▸ Instructions:
1 - Answer these questions using the rangeland weed management passage:
(a) What must be developed before weed management decisions can be made?
(b) Which shallow-rooted species is named as an example of an early emerging species?
(c) In which regions are soil resources, particularly moisture, most limiting?
2 - Repeat everything in the rangeland weed management passage from "Figure 1. A" down to "them from weeds.".
3 - Finish out the next part of the rangeland weed management passage, picking up after its final sentence.

━━━ Provided passage

Most rangeland managers and land owners have focused their weed management efforts on controlling weeds and have paid limited attention to the existing or resulting plant community. However, it is becoming increasingly clear that weed management decisions must be based on environmental and ecological principles as well as economic ones. Weed management education should provide land managers with the principles and concepts on which to base their decisions, rather than provide a simple prescription for weed control. This publication presents a conceptual, ecologically-based framework to aid in making economically and ecologically sound weed management decisions.

Land-use objectives must be developed before weed management decisions can be made. An integrated weed management plan can be designed once the uses of the land are determined. Simply killing weeds is an inadequate objective in most situations, especially for large-scale infestations. The generalized objective should be to develop a healthy plant community that is relatively weed-resistant while meeting other land-use objectives—for instance, forage production, wildlife habitat development, recreational land maintenance or natural area conservation.

A healthy, weed-resistant plant community consists of a collection of species diverse enough to occupy all the niches (Figure 1). Desirable plants capture a large proportion of the resources in the system, keeping the resources away from weeds. The soil resources, particularly moisture, are most limiting in the shortgrass prairies and intermountain regions where we must pay more attention to developing plant communities that effectively use the soil resources over time and space.

Figure 1. A healthy, weed-resistant plant community consists of a diverse group of species occupying all the niches (sites) and using all the resources in the system, keeping them from weeds.

A weed-resistant plant community may include an early emerging species, such as the shallow-rooted Sandberg’s bluegrass, which uses the resources that are available in the upper soil profile early in the growing season and during periods of light precipitation. As the season progresses, species which initiate growth later and continue growth further into the season are needed to use available soil resources from moderate soil depths. Finally, the diverse plant community may include a deep taprooted, very late maturing species, such as alfalfa or big sagebrush. These species are capable of extracting resources from deep in the soil profile and throughout much of the growing season. Although little is known about the role of many species within the plant community, it is generally accepted that maximum diversity is optimum for energy flow through the system as well as nutrient and water cycling. Once a desired plant community has been chosen, an ecologically-based weed management plan can be developed.

━━━━━━
━━━ Dataset records

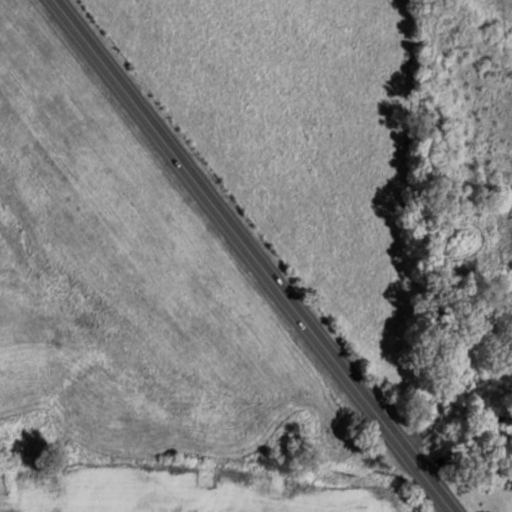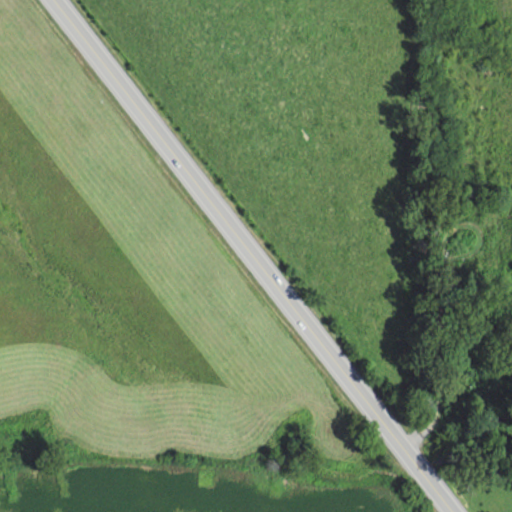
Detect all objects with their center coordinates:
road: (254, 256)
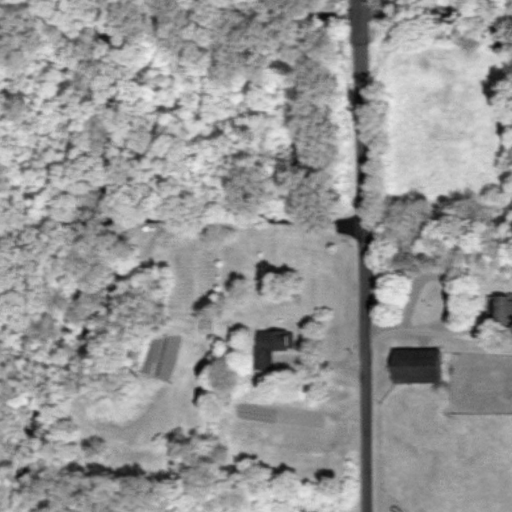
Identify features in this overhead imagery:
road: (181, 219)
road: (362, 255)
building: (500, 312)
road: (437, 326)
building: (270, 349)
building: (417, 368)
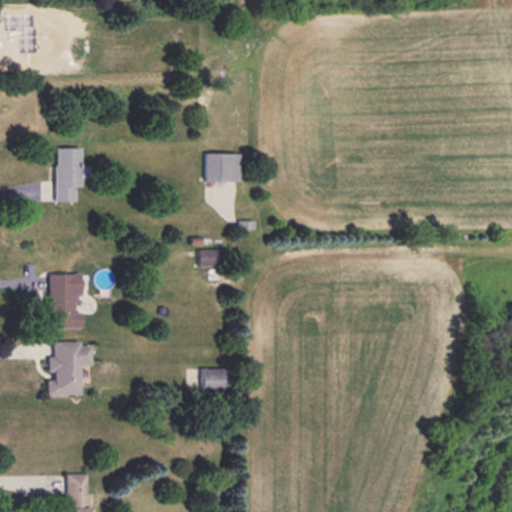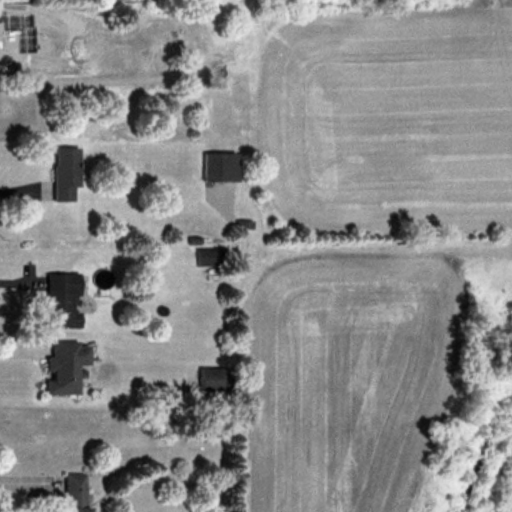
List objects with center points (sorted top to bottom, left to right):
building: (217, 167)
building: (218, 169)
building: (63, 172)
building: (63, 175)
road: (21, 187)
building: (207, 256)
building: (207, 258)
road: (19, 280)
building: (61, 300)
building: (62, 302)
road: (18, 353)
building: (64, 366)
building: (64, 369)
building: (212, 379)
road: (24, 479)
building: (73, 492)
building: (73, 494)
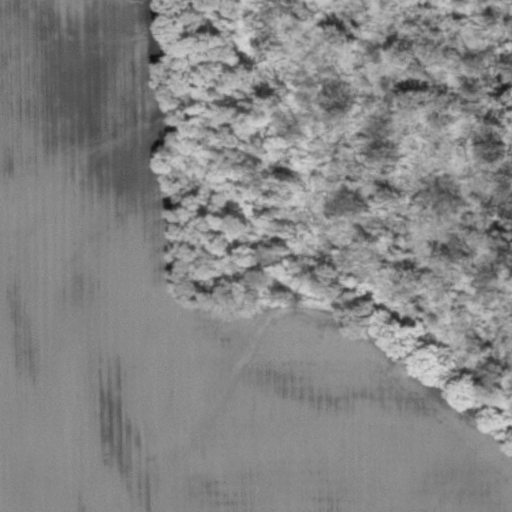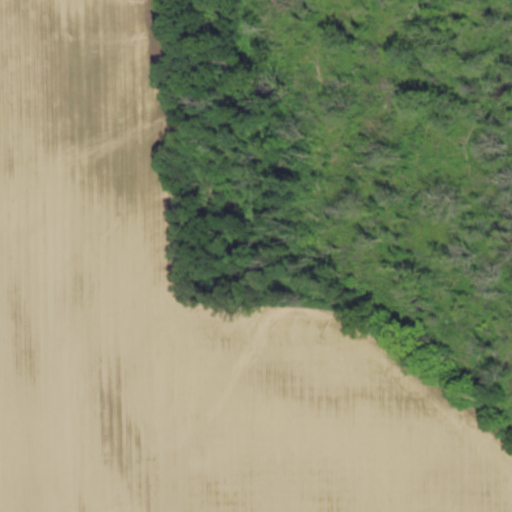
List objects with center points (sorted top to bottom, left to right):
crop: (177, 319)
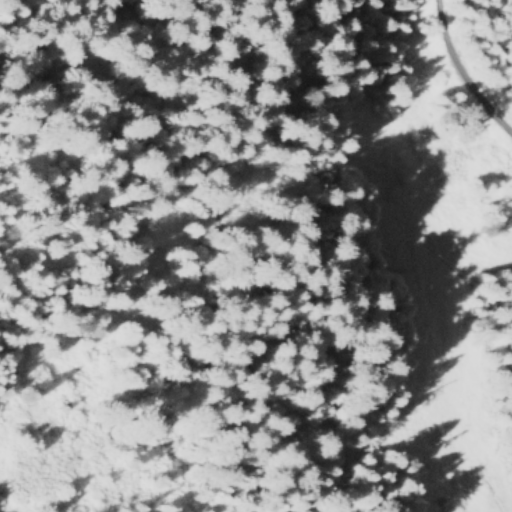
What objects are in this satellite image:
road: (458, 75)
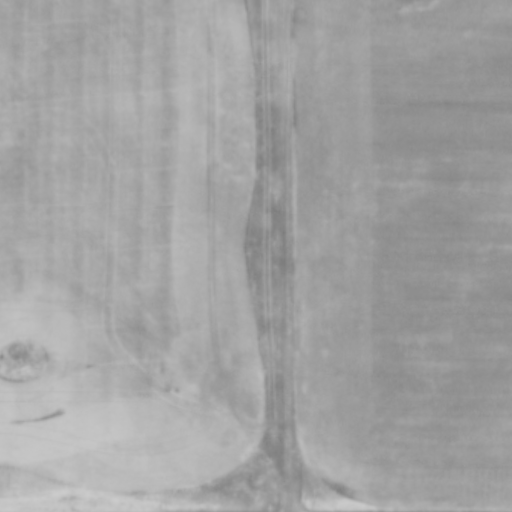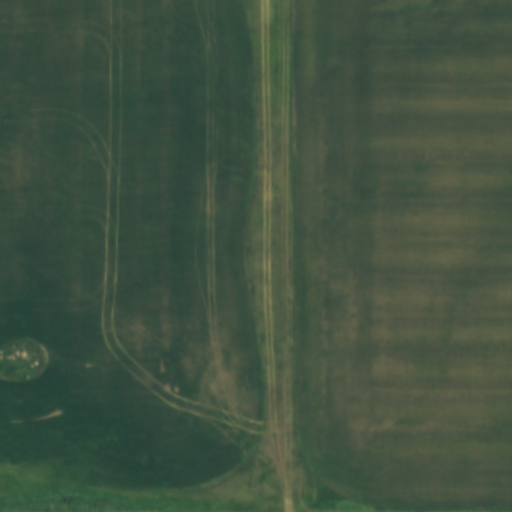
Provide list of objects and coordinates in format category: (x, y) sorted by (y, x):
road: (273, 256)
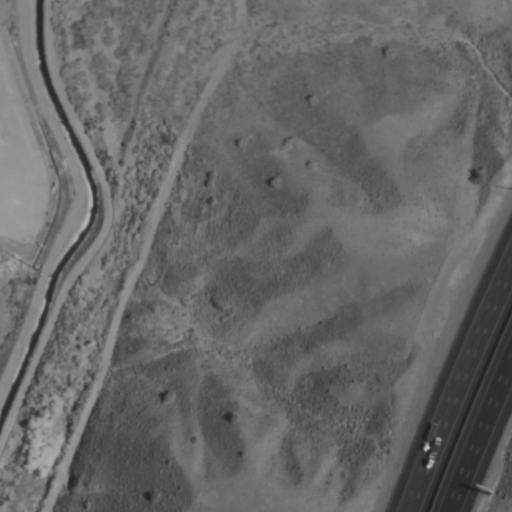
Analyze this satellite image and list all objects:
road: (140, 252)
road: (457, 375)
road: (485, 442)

━━━━━━
━━━ Dataset records

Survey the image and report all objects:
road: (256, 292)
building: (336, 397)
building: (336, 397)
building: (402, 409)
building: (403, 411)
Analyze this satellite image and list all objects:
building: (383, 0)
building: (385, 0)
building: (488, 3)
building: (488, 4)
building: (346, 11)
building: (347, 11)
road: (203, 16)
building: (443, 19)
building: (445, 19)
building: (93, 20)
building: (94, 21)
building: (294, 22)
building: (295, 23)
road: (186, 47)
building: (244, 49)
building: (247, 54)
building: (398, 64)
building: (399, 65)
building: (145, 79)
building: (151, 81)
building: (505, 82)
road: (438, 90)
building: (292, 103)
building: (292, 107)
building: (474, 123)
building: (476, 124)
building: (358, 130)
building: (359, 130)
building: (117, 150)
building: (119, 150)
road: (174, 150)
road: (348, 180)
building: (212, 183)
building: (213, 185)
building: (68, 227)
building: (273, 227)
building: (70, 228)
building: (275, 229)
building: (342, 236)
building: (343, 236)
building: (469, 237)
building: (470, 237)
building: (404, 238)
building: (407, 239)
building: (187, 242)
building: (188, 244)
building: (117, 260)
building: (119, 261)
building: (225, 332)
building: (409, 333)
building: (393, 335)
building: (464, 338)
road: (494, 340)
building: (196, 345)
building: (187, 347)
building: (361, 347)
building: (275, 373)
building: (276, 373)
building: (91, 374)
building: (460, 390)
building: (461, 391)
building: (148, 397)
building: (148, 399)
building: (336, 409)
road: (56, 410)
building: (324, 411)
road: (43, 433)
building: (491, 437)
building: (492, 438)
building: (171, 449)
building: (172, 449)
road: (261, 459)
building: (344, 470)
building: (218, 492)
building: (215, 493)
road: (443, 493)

━━━━━━
━━━ Dataset records

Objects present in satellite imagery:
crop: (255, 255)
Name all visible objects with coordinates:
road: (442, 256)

━━━━━━

▸ Replies:
1 -
(a) Land-use objectives.
(b) Sandberg’s bluegrass.
(c) The shortgrass prairies and intermountain regions.

2 -
Figure 1. A healthy, weed-resistant plant community consists of a diverse group of species occupying all the niches (sites) and using all the resources in the system, keeping them from weeds.

3 -
The succession model

To understand ecologically-based rangeland weed management, we must remember the basic ecological principle on which range–lands have been managed during the past 60 years. This principle states that plant communities change over time until they reach a final and stable composition, called climax. This process of change is called succession. Secondary succession occurs after a site has been disturbed. Immediately after a disturbance, the plant community is comprised of fast-growing, short-lived species, typically annual and biennial plants. As succession progresses, these species alter the site enough to allow the establishment and colonization of short-lived perennial plants. Soon these short-lived perennial species dominate and alter the site in favor of long-lived perennial plants, eventually producing a stable, climax plant community.

In land once dominated by Idaho fescue and bluebunch wheat–grass, the plant community immediately after a disturbance might be composed primarily of annual and biennial mustards and a few legume species. As succession proceeds, that community might become dominated by short-lived perennial species, such as bottlebrush squirreltail, Thurbers needle–grass or sticky geranium. Eventually, succession may progress to a climax community, co-dominated by Idaho fescue and bluebunch wheatgrass.

Most land managers agree that succession occurs. However, there is some disagreement as to whether succession has a fixed end-point for a particular site, or whether succession varies depending on assorted environmental and managerial circumstances. The processes and mechanisms causing succession are not yet well understood.

Rangeland managers have condition-classed, monitored and managed rangelands based on succession for decades. Plant communities dominated by early-successional species have been considered in poor condition, whereas the condition of those rangelands composed mostly of late-successional species have been considered excellent.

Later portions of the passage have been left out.